Whatever the case, you need to be able to show the lender that you will be able to pay back the loan.
If you’re in the market for a commercial mortgage, you may want to know what questions to ask your commercial mortgage lender before submitting an application. Lenders will often ask about your credit history, so it’s vital to provide as much information as possible.
Typically, you should have a credit score of at least 680, with no personal bankruptcy or foreclosure in the past five years. If you’re unsure of your credit score, you can access a free credit report through a reputable website.
When applying for a commercial mortgage, you’ll need to tell your commercial mortgage lender what you’re looking for in a loan.

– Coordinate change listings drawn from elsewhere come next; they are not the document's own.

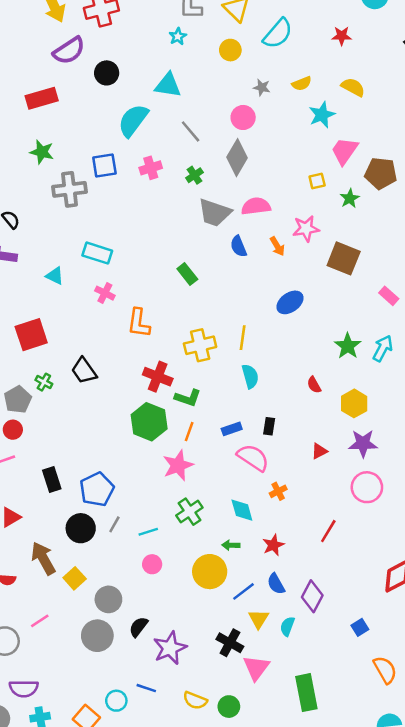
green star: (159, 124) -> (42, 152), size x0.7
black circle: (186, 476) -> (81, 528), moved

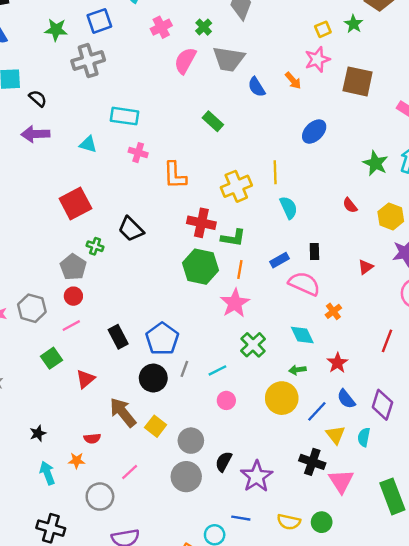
blue square: (104, 165) -> (99, 21), moved
yellow square: (317, 181) -> (323, 29), moved
pink semicircle: (256, 206) -> (185, 61), moved, turned -44

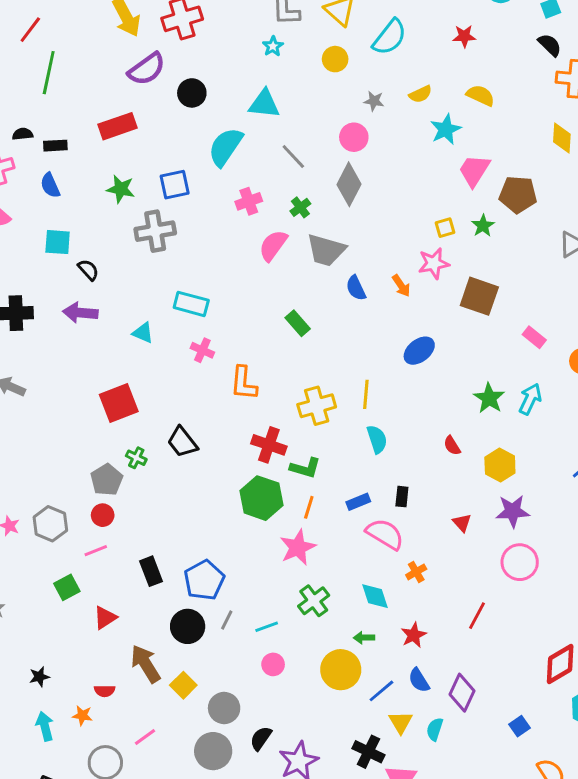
red triangle: (366, 267) -> (462, 523), turned -42

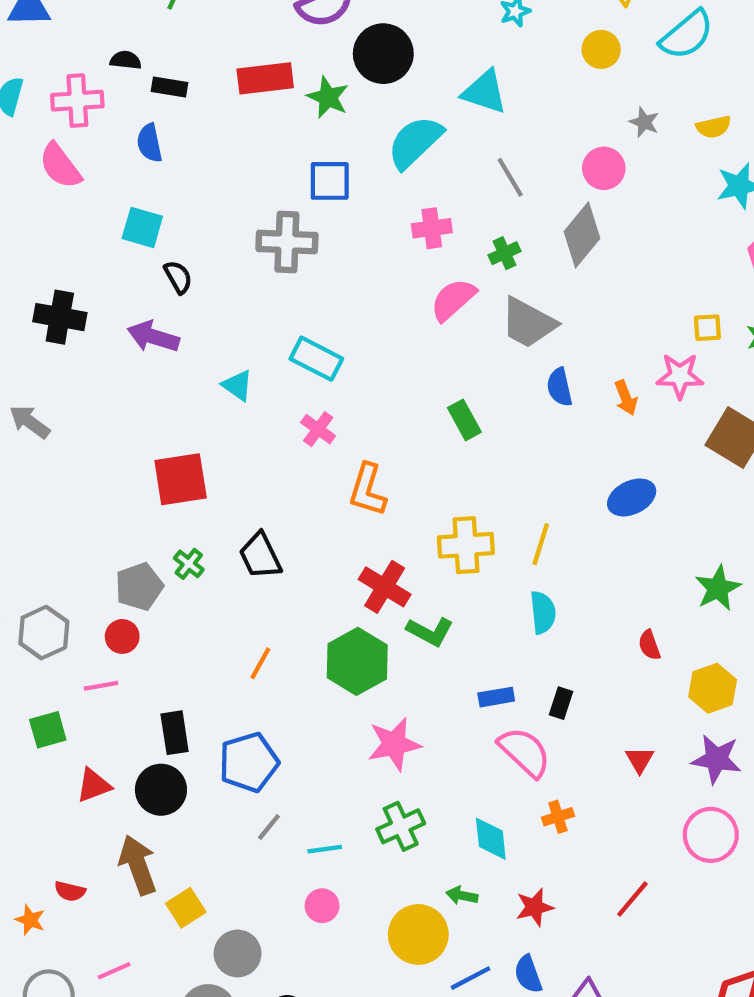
black circle: (192, 93) -> (383, 54), size x1.4
green star: (121, 189) -> (328, 97), moved
orange line: (309, 507) -> (260, 663), moved
black circle: (188, 626) -> (161, 790), moved

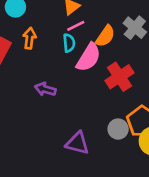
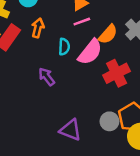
cyan semicircle: (69, 43) -> (64, 47), moved
purple arrow: (45, 89) -> (47, 77), turned 30

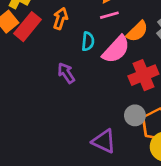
gray circle: (109, 121) -> (135, 115), moved
purple triangle: (70, 130) -> (104, 141), moved

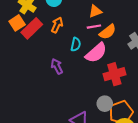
orange semicircle: (137, 31) -> (108, 32), moved

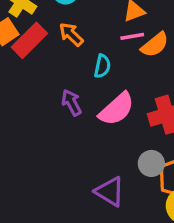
orange arrow: (57, 25) -> (71, 34), turned -70
pink semicircle: (96, 53) -> (117, 109), moved

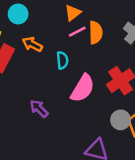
orange semicircle: (155, 45) -> (96, 33), turned -35
purple arrow: (72, 103) -> (39, 109), moved

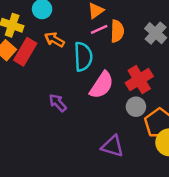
cyan semicircle: (62, 60) -> (83, 57), size x1.6
gray circle: (121, 120) -> (136, 107), moved

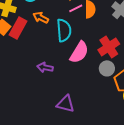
purple arrow: (58, 103) -> (45, 67), turned -35
purple triangle: (112, 146) -> (66, 104), moved

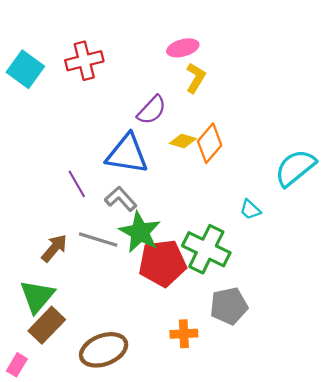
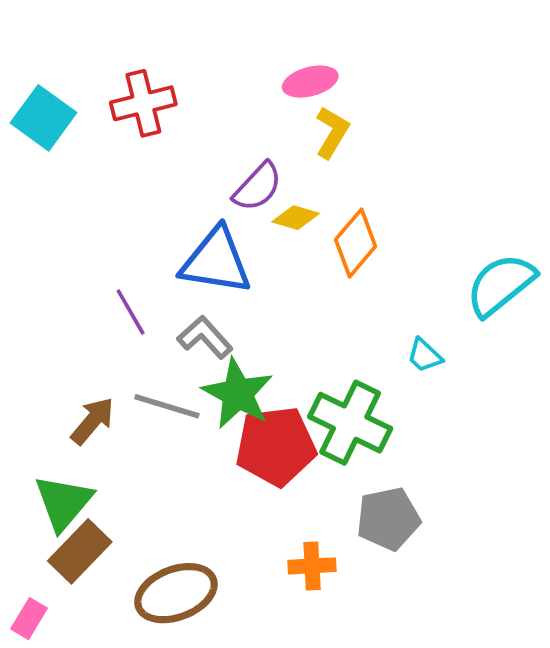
yellow diamond: (183, 141) -> (296, 218), moved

This way, you can limit the amount you’re willing to spend on a particular home.
You can also tell your real estate agent exactly what your budget is so you don’t fall in love with an expensive home.
3. Interest rate
One of the most important questions you should ask your commercial mortgage lender is about your credit history. Your credit score is crucial, and your lender will look at both your personal and business credit history to determine how much you can borrow.
To get an accurate estimate of your credit score, you should request a copy of your credit report from a reputable source.

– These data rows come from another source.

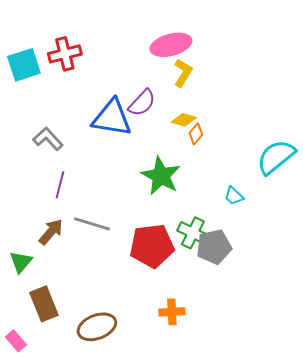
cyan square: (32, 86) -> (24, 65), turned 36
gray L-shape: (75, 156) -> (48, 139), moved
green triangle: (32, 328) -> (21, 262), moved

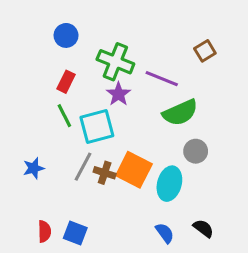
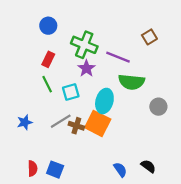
green semicircle: (180, 113) -> (131, 82), turned 30
cyan square: (97, 126) -> (71, 92), size x0.7
gray circle: (196, 151) -> (158, 107), moved
gray line: (83, 167) -> (61, 121), turned 30
cyan ellipse: (169, 184) -> (104, 101), moved

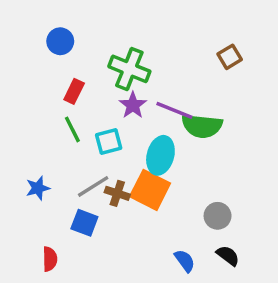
blue circle: (48, 26) -> (60, 41), moved
purple line: (118, 57) -> (174, 110), moved
gray circle: (158, 107) -> (218, 216), moved
blue square: (55, 170) -> (84, 223), moved

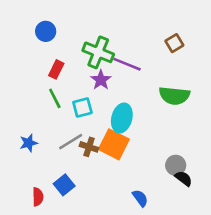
purple line: (174, 110) -> (127, 64), moved
green semicircle: (202, 126) -> (174, 96), moved
gray circle: (218, 216) -> (176, 165), moved
blue square: (84, 223) -> (64, 185), moved, turned 30
black semicircle: (228, 256) -> (184, 178), moved

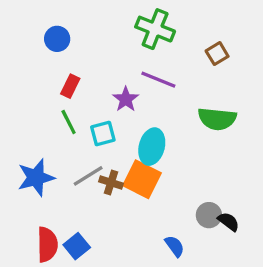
green cross: (98, 52) -> (155, 29), moved
blue star: (29, 143) -> (36, 178), size x1.6
gray circle: (176, 165) -> (209, 215), moved
blue square: (64, 185) -> (77, 246), moved
red semicircle: (38, 197) -> (47, 244), size x1.5

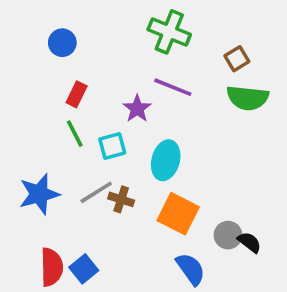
green semicircle: (217, 119) -> (248, 98), moved
orange square: (142, 179) -> (178, 214), moved
blue semicircle: (175, 246) -> (191, 269), size x1.4

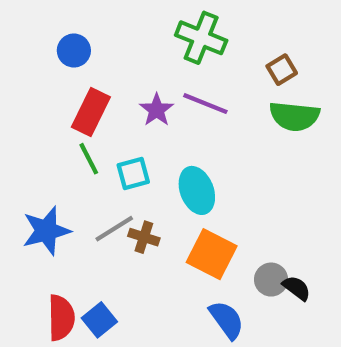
red rectangle: (77, 94) -> (91, 112), size x1.5
purple star: (137, 109) -> (157, 110), moved
cyan ellipse: (166, 160) -> (197, 190), turned -36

You should also ask about the loan closing costs, reporting requirements, and timeline of the loan approval. In addition, you should ask about the experience of your commercial mortgage lender.
You want someone who has been in business for a while, and you don’t want to have to deal with anyone who can’t answer your questions.
4. Escrow account
If you’re planning to set up an escrow account, you’ll want to know about the rules that govern escrow accounts. Generally, lenders must have a written policy about escrow account waivers and must adhere to applicable law and mortgage documents.
The lender should also consider the borrower’s financial capacity before granting an escrow account waiver.
First, escrow accounts may need to be billed for a certain period of time. For example, flood insurance premiums may be due every three years. In these cases, the servicer must estimate the borrower’s payments for a full cycle of disbursements.
As such, monthly payments may not reach their lowest amount for two out of three years.
Debt service coverage ratio
The Debt Service Coverage Ratio, or DSCR, is a measure of how well a borrower’s cash flow covers the loan’s interest and principal. If the DSCR is less than 1.0, the borrower likely has a difficult time meeting the loan’s debt service obligations.
Lenders use DSCR to determine if a borrower’s cash flow will be sufficient to meet all of the loan payments. If the ratio is higher than 1.0, it means that the borrower will be able to make all of the payments.
The ratio is determined by dividing annual net operating income by total debt service. This includes interest, principal, and any non-cash charges. A loan’s debt service coverage ratio should not be less than 1.25.
For example, a business with an annual NOI of $250k can repay its debts with 125% of its income.